Task to carry out ▸ Using the records below, copy out exactly the line that contains "Ultrasonic sensing angle: \<15 degrees" and every line that follows it, up to and including the last, and no others.

*** Block opens ***

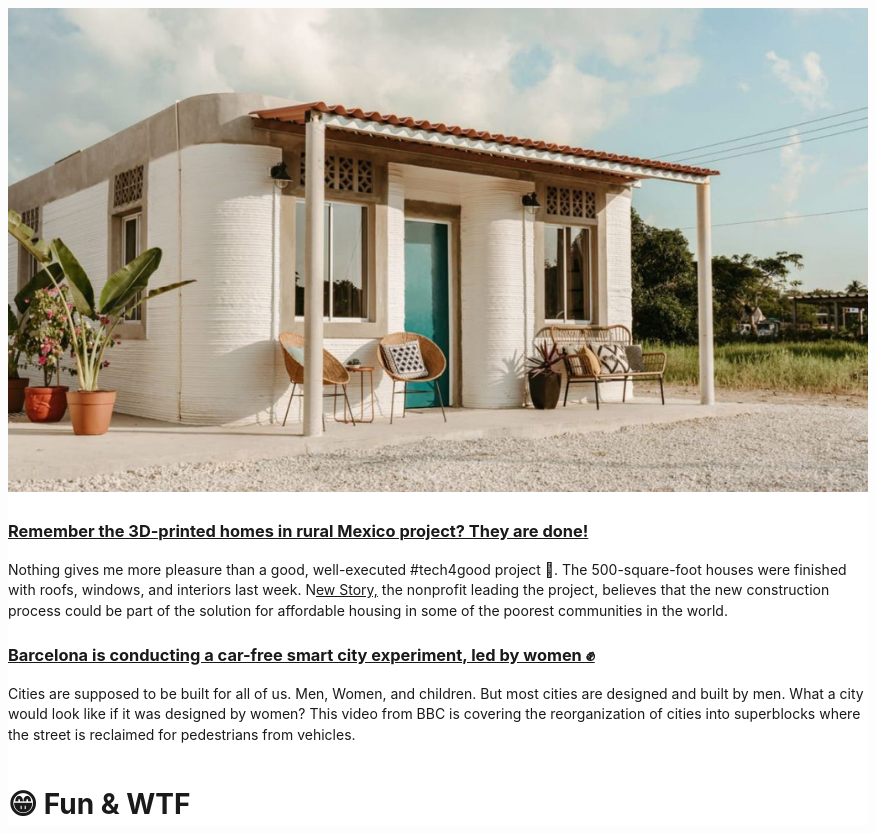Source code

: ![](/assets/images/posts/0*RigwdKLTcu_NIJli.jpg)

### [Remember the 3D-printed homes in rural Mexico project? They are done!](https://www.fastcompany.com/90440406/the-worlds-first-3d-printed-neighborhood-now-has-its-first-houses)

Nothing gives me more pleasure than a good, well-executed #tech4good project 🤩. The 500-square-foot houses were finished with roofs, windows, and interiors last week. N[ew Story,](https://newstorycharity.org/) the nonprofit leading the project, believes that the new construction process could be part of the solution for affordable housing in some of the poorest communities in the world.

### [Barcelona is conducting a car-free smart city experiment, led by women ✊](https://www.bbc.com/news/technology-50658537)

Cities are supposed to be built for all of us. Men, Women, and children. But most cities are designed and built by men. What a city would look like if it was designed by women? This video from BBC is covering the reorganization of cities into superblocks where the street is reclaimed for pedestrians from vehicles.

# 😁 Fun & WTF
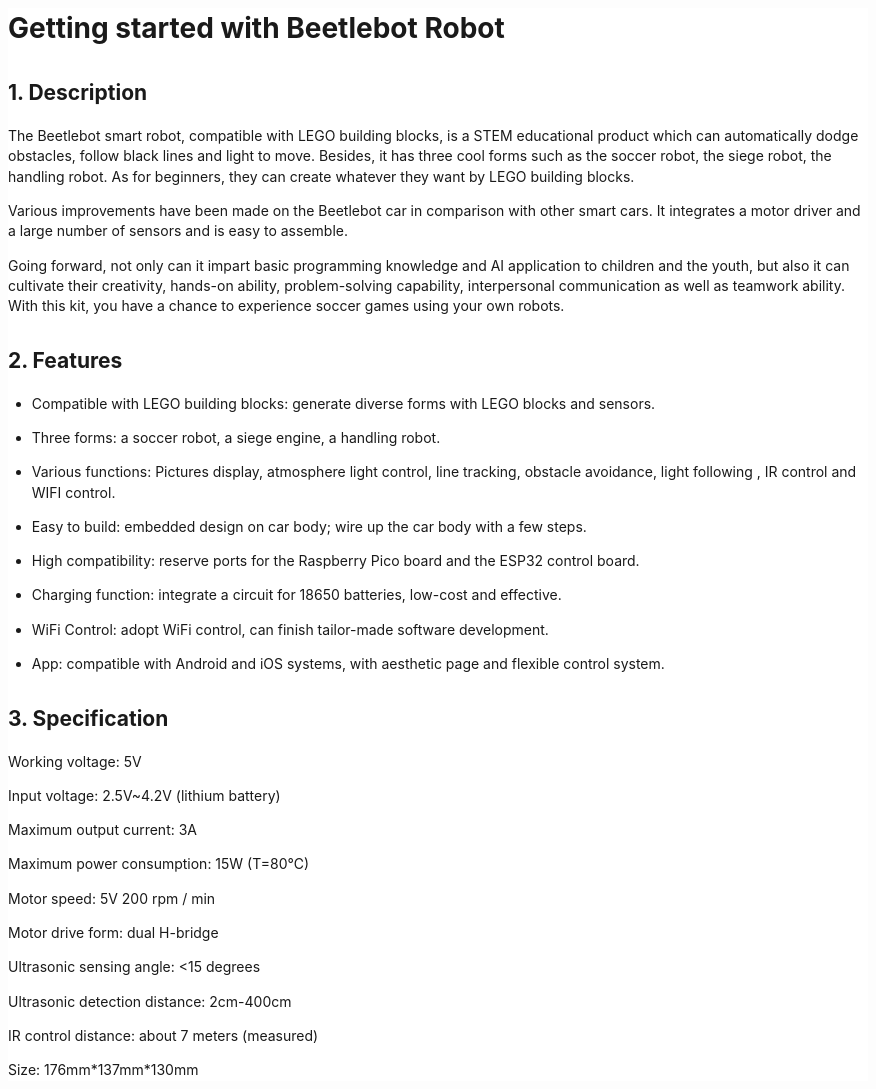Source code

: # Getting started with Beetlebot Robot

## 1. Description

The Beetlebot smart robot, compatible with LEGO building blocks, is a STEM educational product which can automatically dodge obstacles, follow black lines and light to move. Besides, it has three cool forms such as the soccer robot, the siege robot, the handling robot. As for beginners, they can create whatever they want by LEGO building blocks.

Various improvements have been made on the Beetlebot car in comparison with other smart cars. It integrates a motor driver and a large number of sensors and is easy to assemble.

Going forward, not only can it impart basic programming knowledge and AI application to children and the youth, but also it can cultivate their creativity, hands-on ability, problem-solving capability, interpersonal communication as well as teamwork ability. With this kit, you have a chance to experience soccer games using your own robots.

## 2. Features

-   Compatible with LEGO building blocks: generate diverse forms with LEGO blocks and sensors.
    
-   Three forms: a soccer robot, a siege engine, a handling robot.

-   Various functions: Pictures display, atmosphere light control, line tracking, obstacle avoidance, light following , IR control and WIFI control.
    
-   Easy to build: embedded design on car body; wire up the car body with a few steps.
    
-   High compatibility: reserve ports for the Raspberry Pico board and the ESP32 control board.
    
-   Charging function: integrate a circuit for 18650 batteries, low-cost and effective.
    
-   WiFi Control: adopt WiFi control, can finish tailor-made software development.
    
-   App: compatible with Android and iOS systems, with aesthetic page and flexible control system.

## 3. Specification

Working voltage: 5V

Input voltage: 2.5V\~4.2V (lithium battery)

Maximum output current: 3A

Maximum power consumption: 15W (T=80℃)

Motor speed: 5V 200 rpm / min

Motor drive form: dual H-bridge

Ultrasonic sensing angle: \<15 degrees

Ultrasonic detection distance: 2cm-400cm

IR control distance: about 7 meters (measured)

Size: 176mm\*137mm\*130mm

*** Block closes ***

Solution for this task ▸
Ultrasonic sensing angle: \<15 degrees

Ultrasonic detection distance: 2cm-400cm

IR control distance: about 7 meters (measured)

Size: 176mm\*137mm\*130mm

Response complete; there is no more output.